Abner Sauveur, who grew up in the village of Matenwa, was also taught entirely in French, despite not being able to understand everything. When teachers got frustrated with the language barrier, he says, they lashed out — literally — at their students.
“The way they beat me in school, I knew the system was bad,” he says. “People can’t learn like that.”
Sauveur never finished high school. But, in 1996, he and American teacher Chris Low co-founded the Matenwa Community School to provide “education that allowed people to reflect and share their ideas,” he says, “education that lets them learn better.” Using Creole was a necessity.

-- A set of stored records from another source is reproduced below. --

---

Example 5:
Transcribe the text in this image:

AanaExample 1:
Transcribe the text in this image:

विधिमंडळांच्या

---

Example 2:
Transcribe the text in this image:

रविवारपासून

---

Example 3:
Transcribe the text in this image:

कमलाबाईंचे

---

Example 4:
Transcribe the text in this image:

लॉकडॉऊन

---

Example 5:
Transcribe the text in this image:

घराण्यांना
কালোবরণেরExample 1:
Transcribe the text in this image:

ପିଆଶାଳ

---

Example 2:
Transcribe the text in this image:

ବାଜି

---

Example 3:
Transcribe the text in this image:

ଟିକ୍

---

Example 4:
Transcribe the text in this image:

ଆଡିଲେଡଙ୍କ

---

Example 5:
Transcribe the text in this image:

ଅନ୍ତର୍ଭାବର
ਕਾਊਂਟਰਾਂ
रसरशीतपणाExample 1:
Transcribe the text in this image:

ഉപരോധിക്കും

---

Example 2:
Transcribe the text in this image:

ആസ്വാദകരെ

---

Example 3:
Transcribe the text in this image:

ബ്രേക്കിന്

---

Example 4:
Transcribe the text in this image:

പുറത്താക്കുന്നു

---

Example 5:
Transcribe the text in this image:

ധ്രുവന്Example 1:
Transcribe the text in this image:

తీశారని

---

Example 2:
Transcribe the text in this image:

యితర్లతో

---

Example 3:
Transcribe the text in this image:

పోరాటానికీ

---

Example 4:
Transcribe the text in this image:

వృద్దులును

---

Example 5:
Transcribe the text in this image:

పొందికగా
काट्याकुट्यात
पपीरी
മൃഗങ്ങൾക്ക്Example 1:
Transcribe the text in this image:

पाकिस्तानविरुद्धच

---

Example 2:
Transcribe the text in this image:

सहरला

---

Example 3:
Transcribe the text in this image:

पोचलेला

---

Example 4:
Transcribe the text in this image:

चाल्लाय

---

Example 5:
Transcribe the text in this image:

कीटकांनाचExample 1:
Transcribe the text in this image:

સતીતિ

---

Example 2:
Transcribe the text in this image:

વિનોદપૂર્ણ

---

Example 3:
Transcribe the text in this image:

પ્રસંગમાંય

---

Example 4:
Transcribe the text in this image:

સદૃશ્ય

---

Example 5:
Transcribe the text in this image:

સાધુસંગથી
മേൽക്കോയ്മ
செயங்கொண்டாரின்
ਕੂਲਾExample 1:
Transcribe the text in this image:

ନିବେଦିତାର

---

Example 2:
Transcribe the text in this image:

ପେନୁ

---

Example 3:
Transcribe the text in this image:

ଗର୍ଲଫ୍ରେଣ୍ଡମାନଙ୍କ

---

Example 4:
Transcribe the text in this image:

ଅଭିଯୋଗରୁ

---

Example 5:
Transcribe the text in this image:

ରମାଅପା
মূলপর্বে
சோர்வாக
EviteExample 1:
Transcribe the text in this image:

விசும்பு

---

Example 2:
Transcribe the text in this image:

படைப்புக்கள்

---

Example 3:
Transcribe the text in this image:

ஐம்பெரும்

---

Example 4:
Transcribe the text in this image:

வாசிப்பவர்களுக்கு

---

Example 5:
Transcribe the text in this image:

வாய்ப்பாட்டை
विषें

Matenwa uses Creole in all its instruction and textbooks through the third grade, when French is introduced as a second language. After that, textbooks for subjects like geography and history are all in French, simply because such books still aren’t available in Creole.
Matenwa’s co-founders hope that one day all books will be in both French and Creole. For earlier grades, the administration raises money to buy Creole books, and students make their own.
But many parents still believe French is the language of education, even in the earliest grades. They believe its spelling and grammar are more established than Creole, and that the earlier children are exposed to French, the better off they’ll be — even if they don’t understand at first.
“When the Matenwa school started, it was very difficult,” Sauveur says. “There were parents who would withdraw their students from school because we were teaching in Creole.” But he says those parents have returned their kids to Matenwa. Now political leaders from the prime minister on down are calling for more Creole education, and some are calling Matenwa a model.
Jonès Lagrandeur, the superintendent for the more than 200 schools on Lagonav Island, was also against Creole instruction at first. “Of course! Because of the way we were raised,” he says. “But then we came to better understand it. I was a skeptic, but now I’m a die-hard fan. Since Matenwa came along, we’ve turned a page in history.”
Matenwa also offers “mother tongue” training to educators around the country, but mostly works with neighboring schools. Lagrandeur claims that’s why national exam scores on the island this year were the highest ever.
Michel DeGraff, a Haitian linguist who works at MIT, says tests already show the Matenwa students’ Creole reading skills are almost three times the average score for 84 mainland schools tested by the World Bank.
DeGraff says he can tell French-based education isn’t working just by hearing people study. “It’s this sing-along type of tone, where often they break the sentence in the middle,” he says, “which means that they don’t understand what they’re studying.” It's the same kind of studying he did as a child, when Creole was disdained at his schools.
Now, as a member of the new Creole Academy, DeGraff is now tasked with promoting the language in all areas. But his main focus is education, including tools to help teachers teach science in Creole, and the translation of 21 math computer games into Creole.
Back at Matenwa, I visited on a Friday, when educators gathered for mother tongue training. They got pointers and books, and they discussed how they'd go back and train more people themselves.
“In the beginning it was just us who were teaching in Creole,” says Abner Sauveur, the school's co-founder says. “Now there are 10 schools who come here for training, every month. When I look at that experience, I believe that after 15, 20, 30 years, I might be dead already, but it’s possible that the system will be completely changed in Haiti.”
But at the training session, Sauveur distributes manuals that seem to have nothing to do with how to teach in Creole. They’re about stopping corporal punishment, communicating productively with students and protecting kids from sexual abuse. So is Matenwa a model because of Creole, or because of that attention to the rights of children?
I ask the teachers: Wouldn’t this school be influential even if all the classes were in French?
Their response? This could never happen in French.